Pourtant, si l’on creuse un peu plus, on découvre que « skibidi bop yes yes » est tout sauf vide. C’est un mot qui traverse les cultures, les générations et les médias, passant du scat jazz des années 1920 à l’argot numérique des reels, des tubes russes aux mèmes YouTube. Remonter le temps à la recherche de skibidi boppy est une expérience fascinante, surtout si l’on s’aventure dans les méandres de Reddit et des plateformes qui recueillent aujourd’hui l’héritage des anciens forums. Ces espaces numériques où la génération Y a appris à échanger et à s’informer.
Du jazz au scat
L’atmosphère du skibidi bop plonge ses racines dans la musique afro-américaine. Ce n’est donc pas tout à fait une invention récente, car on peut le rapprocher, même de loin et avec un peu de fantaisie, d’une syllabe typique du scat singing, une technique vocale jazz née aux États-Unis dans les années 1920. Dans le scat, le chanteur n’utilise pas de mots, mais des phonèmes sans signification pour imiter des instruments de musique ou improviser des mélodies. Louis Armstrong, Ella Fitzgerald et Cab Calloway le faisaient : « ba-doo-bap », « shoo-be-doo », « skibidi-bop ». Et ainsi de suite. Une méthode très utile pour accompagner sa voix et donner du rythme. Comme l’explique un utilisateur du forum Reddit Etymology, « skibidi a commencé comme un mot absurde dans le scat singing, où l’improvisation prime sur le sens ».. En pratique, c’était un mot déjà viral il y a un siècle, alors qu’Internet et TikTok n’existaient pas encore. Ou du moins, un mot très proche.

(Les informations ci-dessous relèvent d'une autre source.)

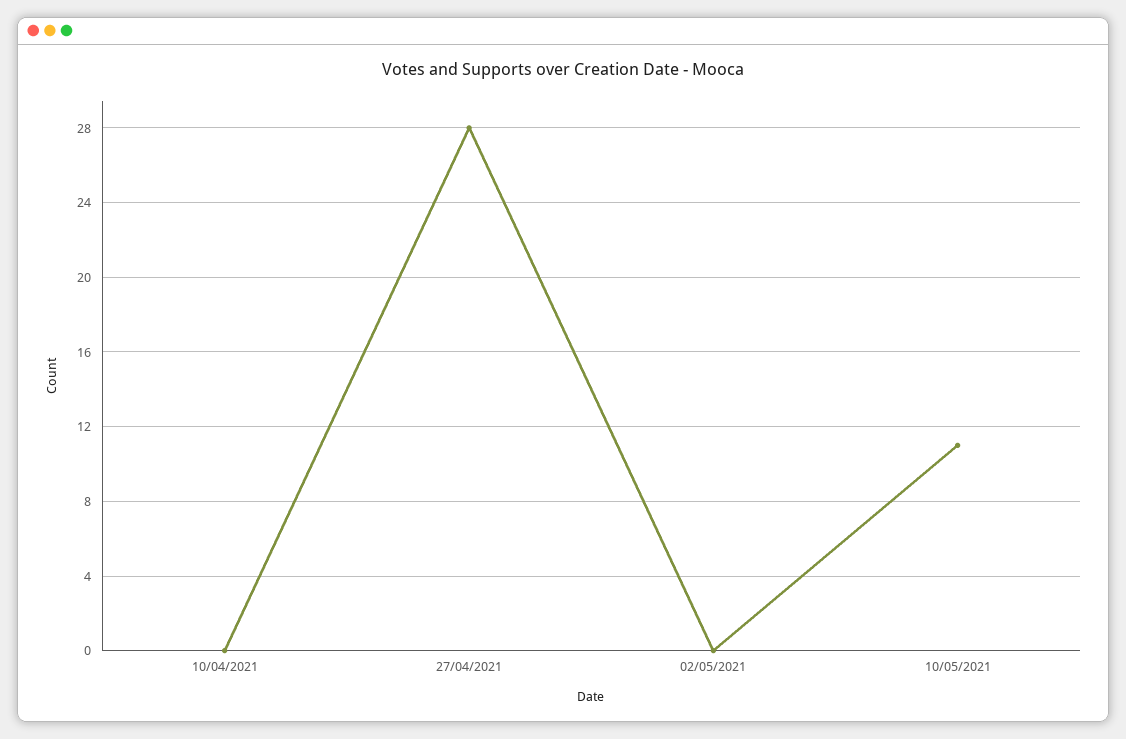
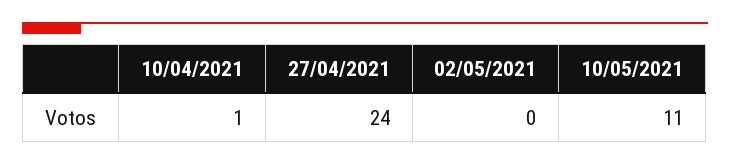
  {
-   "10/04/2021": 0,
+   "10/04/2021": 1,
-   "27/04/2021": 28,
+   "27/04/2021": 24,
    "02/05/2021": 0,
    "10/05/2021": 11
  }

Le premier grand bond en avant dans la culture pop mondiale a eu lieu en 2018 avec les Little Big, un collectif électro-pop russe connu pour son style parodique et hyper-chorégraphié. Le morceau « Skibidi », publié sur YouTube, devient un succès mondial : une base martelante, une chorégraphie absurde et un refrain qui ressemble à une formule magique dépourvue de logique. Aujourd’hui, il a accumulé plus de 700 millions de vues, donnant naissance au #skibidiChallenge, repris partout, des réseaux sociaux à la télévision. C’est le triomphe de l’esthétique post-ironique : une chanson construite sur le non-sens qui se moque des tubes pop tout en devenant elle-même un tube pop.
Skibidi Toilet
En 2023, le mot renaît sous une forme encore plus surréaliste : Skibidi Toilet, une série animée sur YouTube dans laquelle d’horribles têtes humaines sortent littéralement des toilettes dans un monde post-apocalyptique. Chaque épisode est un flux audiovisuel déconnecté, construit sur des remix très « glitchés » et un chaos visuel. La série, qui est rapidement devenue un véritable phénomène chez les préadolescents et les adolescents, compte des millions de vues, des dizaines de clones, de parodies et de réinterprétations. Et selon Know Your Meme, elle est devenue l’une des séries animées les plus reconnaissables du web et les plus imitées en 2023.
Et aujourd’hui ?
« Skibidi » est donc devenu une sorte de mot-totem, un marqueur du chaos, du trash et de l’ironie générationnelle. Selon le dictionnaire Merriam-Webster, qui a consacré une entrée à ce terme, il s’agit d’« un terme argotique absurde, souvent utilisé de manière ironique pour décrire quelque chose d’illogique ou de ridicule ». Il fonctionne dans le langage de l’absurde, un outil pour dire sans dire, pour communiquer en allégeant une discussion ou même pour la tronquer. C’est le contraire du politiquement correct, du raisonné. Dans un monde numérique où les contenus viraux ne durent que quelques secondes, ce mot s’adapte parfaitement car il est facilement reproductible et utilisable dans de multiples contextes. Il est également profondément générationnel, surtout pour la génération Alpha.